→ **TASK**:
Answer from the lecture notes below, one line each:
(a) When will Lab4 be released?
(b) What transfer rate do the notes list for disks?
(c) According to the notes, why can a provider like Google get away with buying cheap, defective disks?

→ **PASSAGE**:
☆ ☆ ☆ ☆ ☆ ☆ ☆
Week 12.b
CS 5600
04/06 2022

On the board
------------

1. Last time
2. SSD
3. Intro to file systems

-------------------------------------------

Admin:

-Lab4
  --CS5600 File system
  --will be released this Sunday (04/10)
  --due in two weeks

---------

1. last time

  -- I/O

  -- disk continued

    C. Common #s and performance

    --capacity: high 100s of GB, now TBs common

    --platters: 8

    --number of cylinders: tens of thousands or more

    --sectors per track: ~1000

    --RPM: 10000

    --transfer rate: 50-150 MB/s

    Question: can you guess how long is disk's "mean time between failures"?

    --mean time between failures: ~1 million hours (~100years)
        (for disks in data centers, it's vastly less; for a provider
        like Google, even if they had very reliable disks, they'd still need
        an automated way to handle failures because failures would
        be common (imagine 10 million disks: *some* will be on the
        fritz at any given moment). so what they do is to buy
        defective and cheap disks, which are far cheaper. lets them
        save on hardware costs. they get away with it because they
        *anyway* needed software and systems -- replication and
        other fault-tolerance schemes -- to handle failures.)
☆ ☆ ☆ ☆ ☆ ☆ ☆
→ **DATASET CONTENT**:
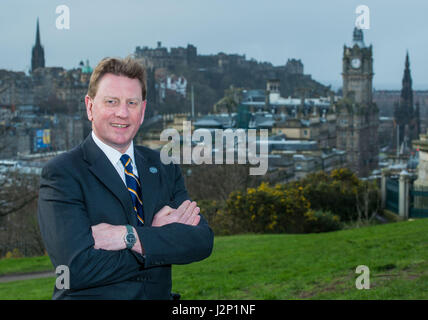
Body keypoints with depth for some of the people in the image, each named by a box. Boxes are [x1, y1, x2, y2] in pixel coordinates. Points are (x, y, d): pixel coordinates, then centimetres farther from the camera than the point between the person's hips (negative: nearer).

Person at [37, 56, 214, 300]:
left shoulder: (164, 168, 1)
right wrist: (162, 235, -18)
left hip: (159, 294, 4)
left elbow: (203, 241, -10)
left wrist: (129, 236, -22)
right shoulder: (61, 173, -13)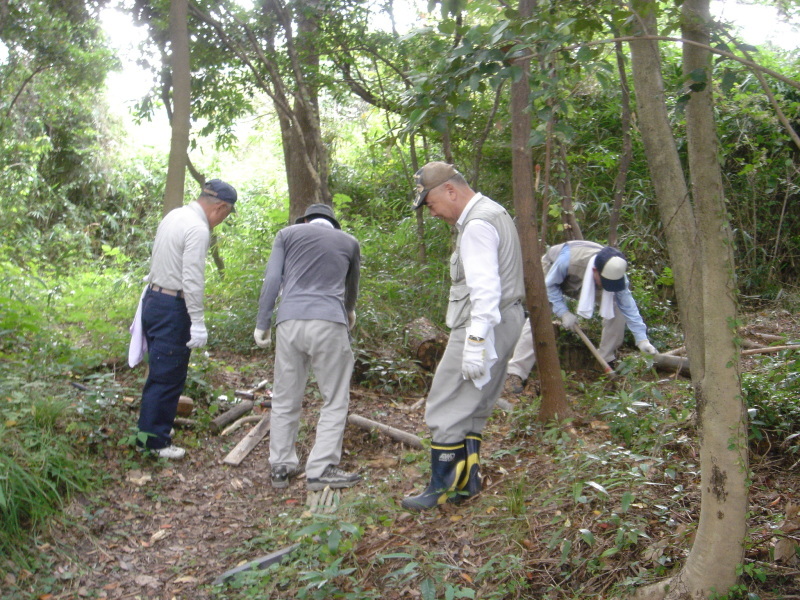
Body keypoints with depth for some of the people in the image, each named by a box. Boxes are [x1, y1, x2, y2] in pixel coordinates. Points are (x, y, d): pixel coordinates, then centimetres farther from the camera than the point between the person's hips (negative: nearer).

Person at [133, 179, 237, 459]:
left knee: (159, 372, 20)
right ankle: (155, 440, 8)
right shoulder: (198, 229, -18)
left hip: (153, 298, 10)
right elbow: (192, 280, -22)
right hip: (172, 309, -10)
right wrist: (198, 323, -19)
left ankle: (150, 428, 31)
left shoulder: (174, 216, 11)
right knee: (168, 377, 0)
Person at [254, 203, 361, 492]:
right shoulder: (349, 241, 20)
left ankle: (281, 467, 16)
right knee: (335, 401, 6)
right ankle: (320, 470, 1)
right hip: (329, 324, -1)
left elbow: (271, 280, 6)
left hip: (289, 322, 2)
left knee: (285, 399, 12)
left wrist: (262, 324, 10)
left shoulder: (288, 233, 17)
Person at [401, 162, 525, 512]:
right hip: (503, 321, 11)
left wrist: (475, 342, -25)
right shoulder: (492, 213, 16)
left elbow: (485, 290, -24)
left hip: (483, 325, -11)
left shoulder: (477, 225, -17)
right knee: (473, 409, 15)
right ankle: (466, 480, 22)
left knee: (447, 409, -4)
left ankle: (442, 488, 4)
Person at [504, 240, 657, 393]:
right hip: (552, 272, -4)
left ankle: (607, 360, 3)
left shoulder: (614, 272, -31)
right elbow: (550, 285, -26)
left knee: (616, 307, -11)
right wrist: (563, 312, -32)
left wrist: (642, 339, -22)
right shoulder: (568, 259, -44)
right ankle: (515, 373, -23)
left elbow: (628, 305, -20)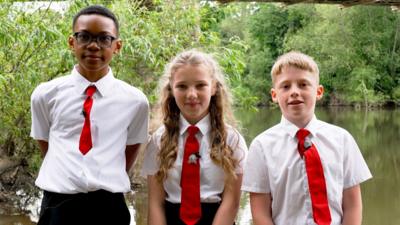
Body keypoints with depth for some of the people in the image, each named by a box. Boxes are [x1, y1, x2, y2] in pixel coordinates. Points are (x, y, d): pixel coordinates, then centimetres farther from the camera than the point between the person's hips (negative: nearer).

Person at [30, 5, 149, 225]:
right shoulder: (45, 95, 1)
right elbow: (45, 146, 12)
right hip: (58, 205, 0)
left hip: (109, 206, 0)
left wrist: (108, 182, 10)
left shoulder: (135, 101, 0)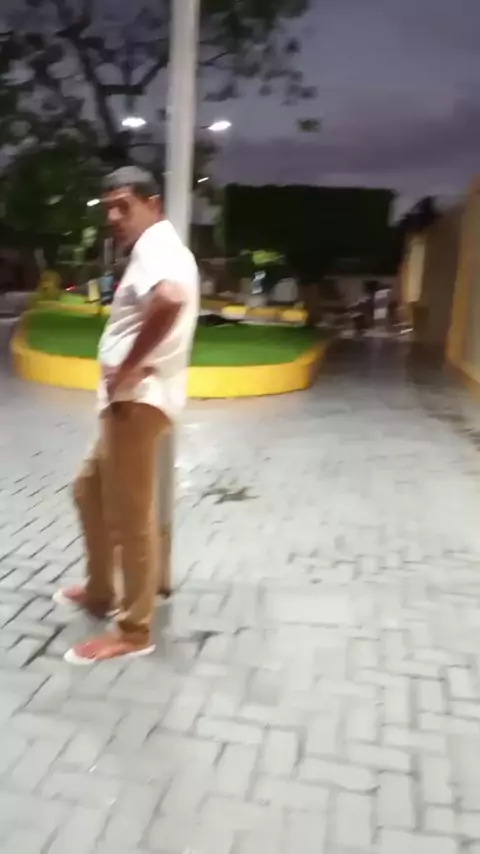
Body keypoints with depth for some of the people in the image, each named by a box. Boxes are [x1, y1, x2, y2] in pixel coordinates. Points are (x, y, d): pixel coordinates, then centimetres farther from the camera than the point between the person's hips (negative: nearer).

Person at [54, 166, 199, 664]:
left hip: (138, 399, -11)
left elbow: (170, 300, -37)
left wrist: (128, 366, -26)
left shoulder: (155, 247, -14)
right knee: (89, 491, 23)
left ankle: (133, 631, 12)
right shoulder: (157, 250, 20)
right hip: (126, 400, 11)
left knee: (129, 517, -2)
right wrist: (130, 365, 13)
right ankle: (99, 591, 38)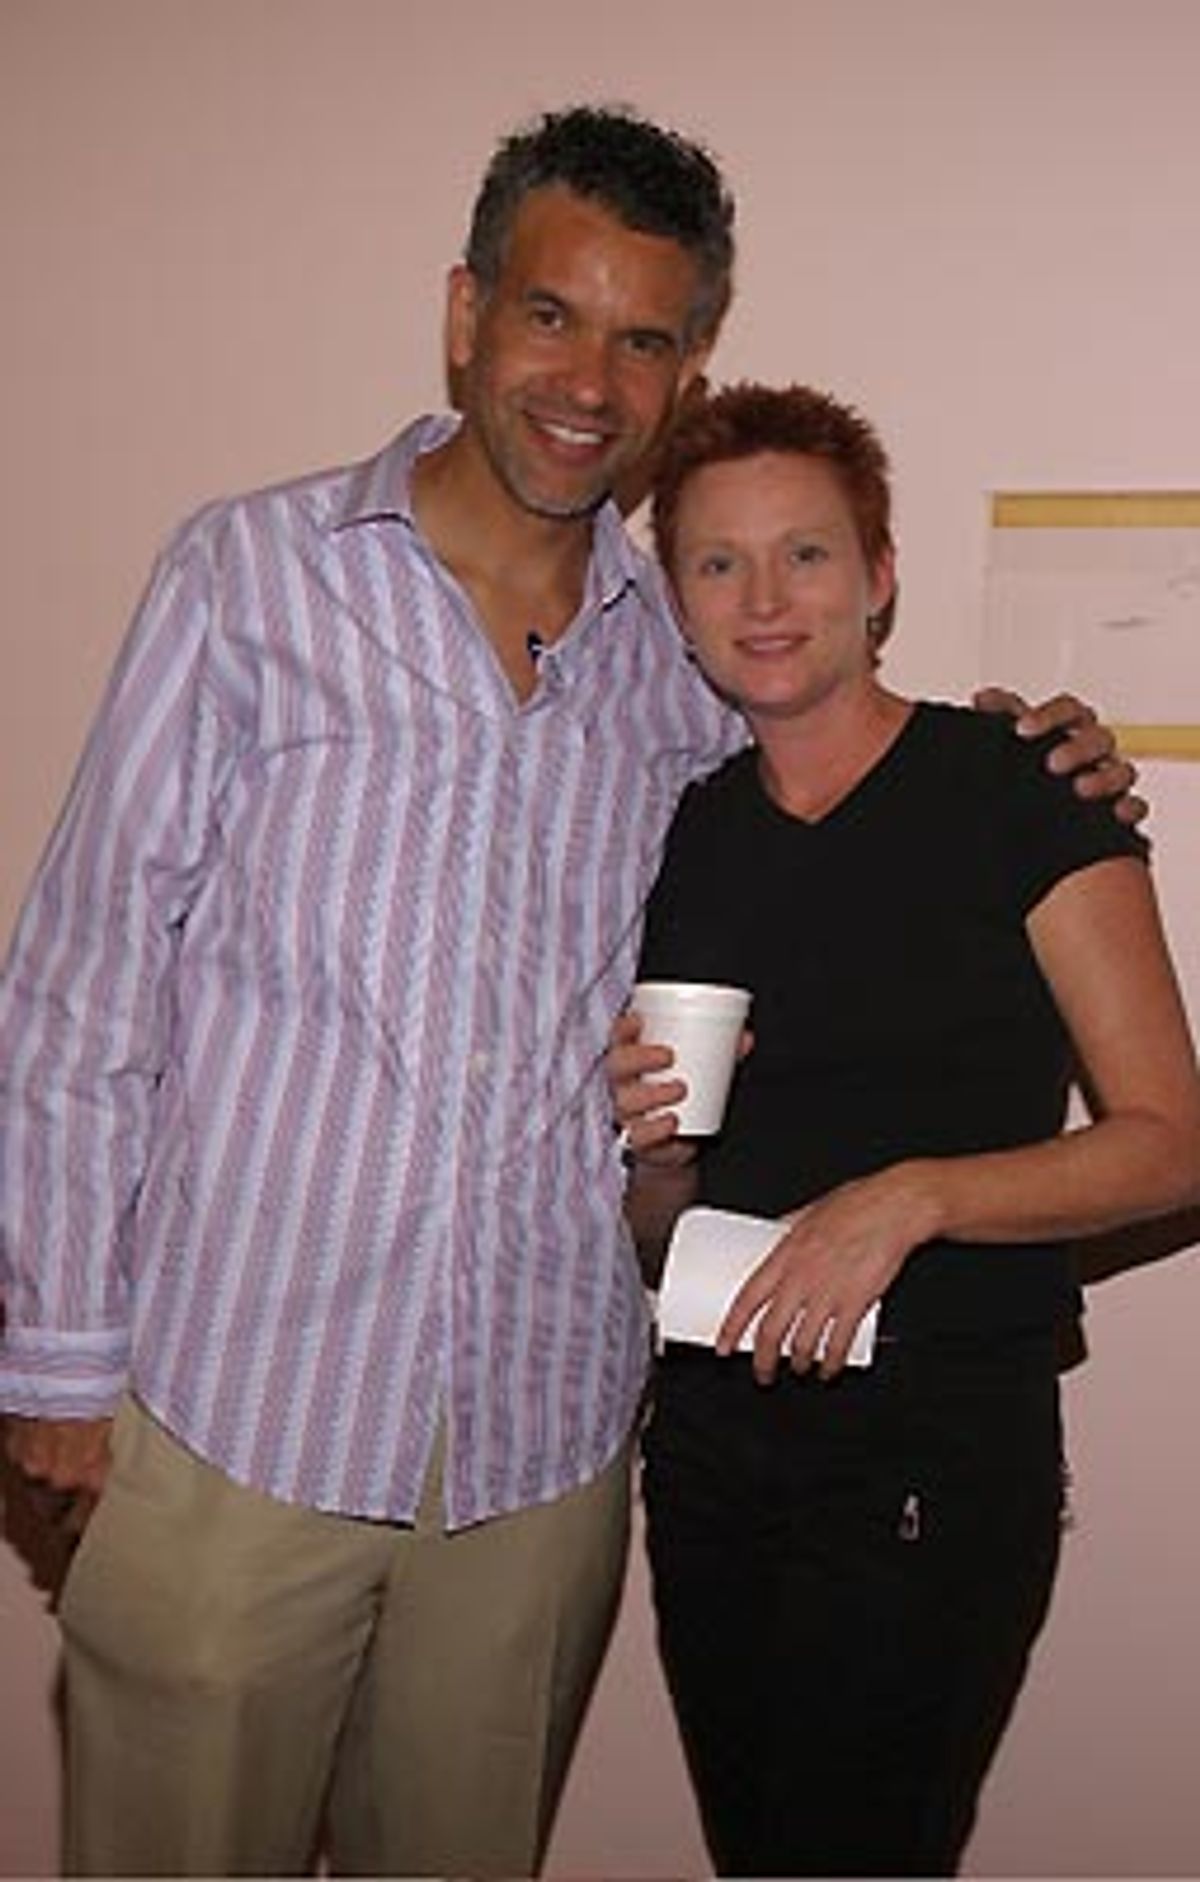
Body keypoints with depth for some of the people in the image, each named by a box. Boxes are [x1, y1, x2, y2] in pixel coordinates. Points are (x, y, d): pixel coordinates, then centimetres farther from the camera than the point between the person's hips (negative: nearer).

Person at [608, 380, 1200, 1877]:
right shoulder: (684, 834, 8)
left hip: (939, 1440, -5)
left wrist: (910, 1197, -23)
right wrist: (649, 1145, -6)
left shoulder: (1014, 790, -8)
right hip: (711, 1431, 5)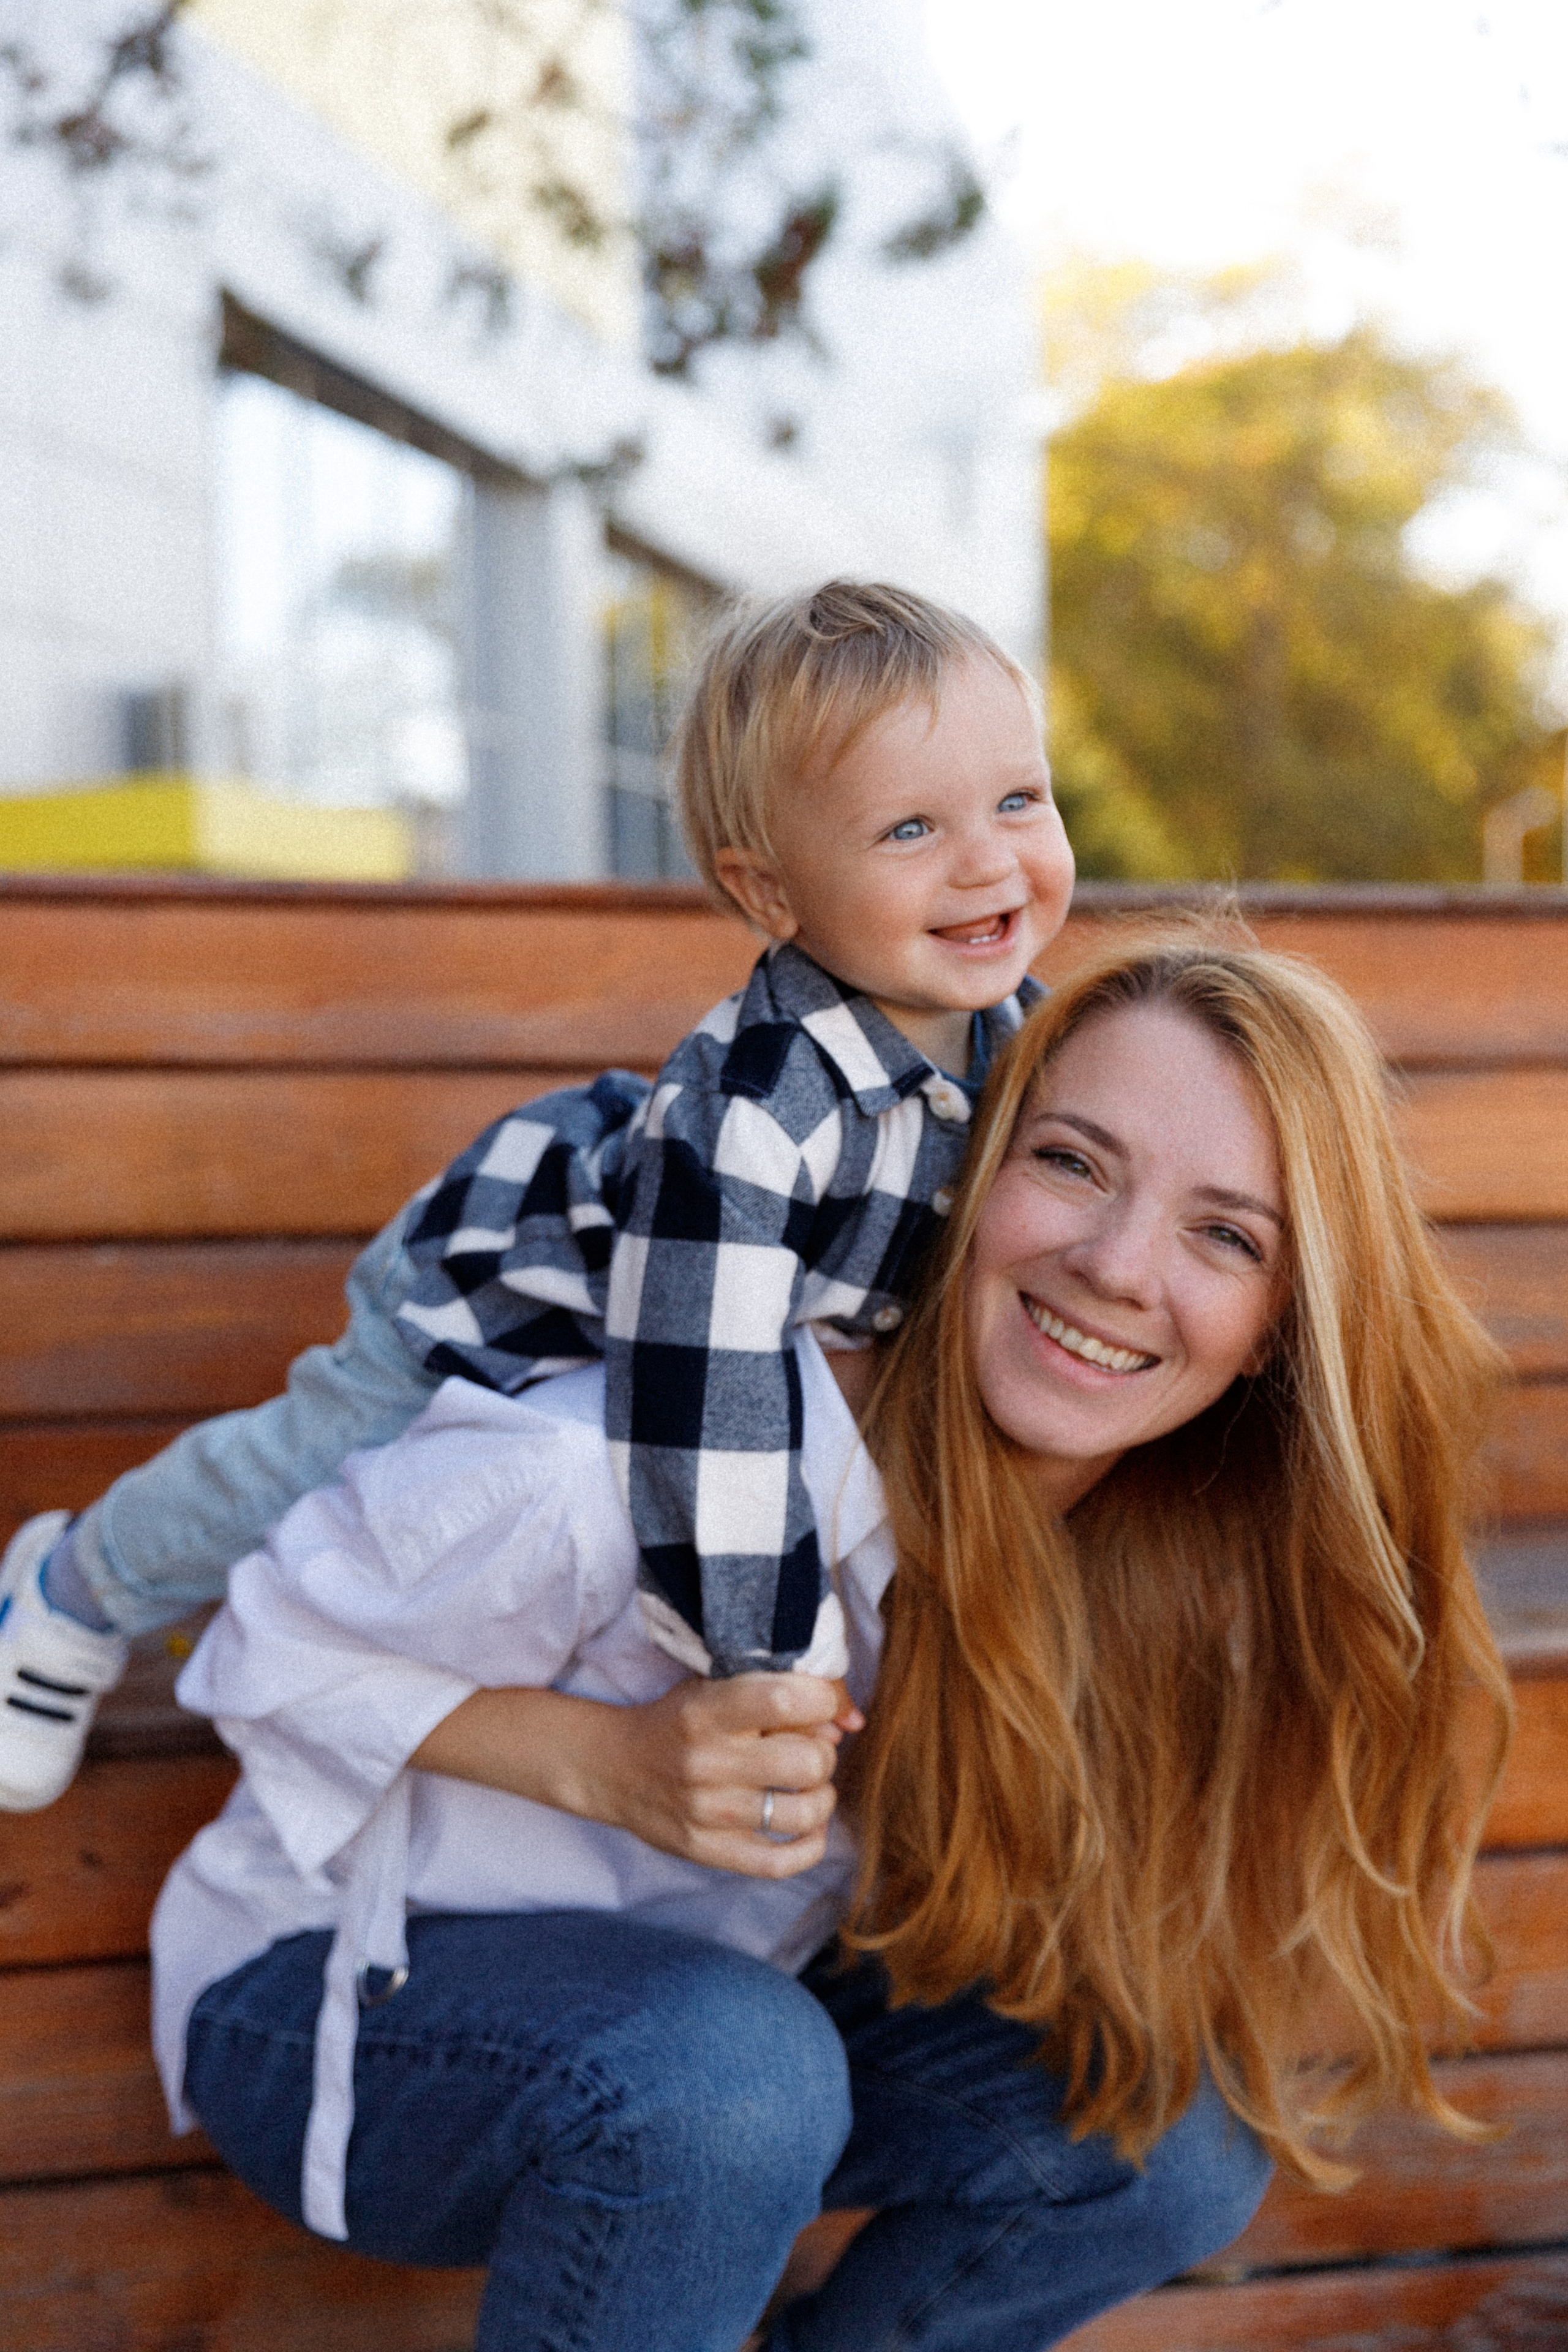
☆ ☆ ☆ ☆ ☆ ☆ ☆
→ **EXERCISE SOLUTION**:
(a) This Sunday (04/10).
(b) 50-150 MB/s.
(c) It already needed software and systems, such as replication and other fault-tolerance schemes, to handle failures.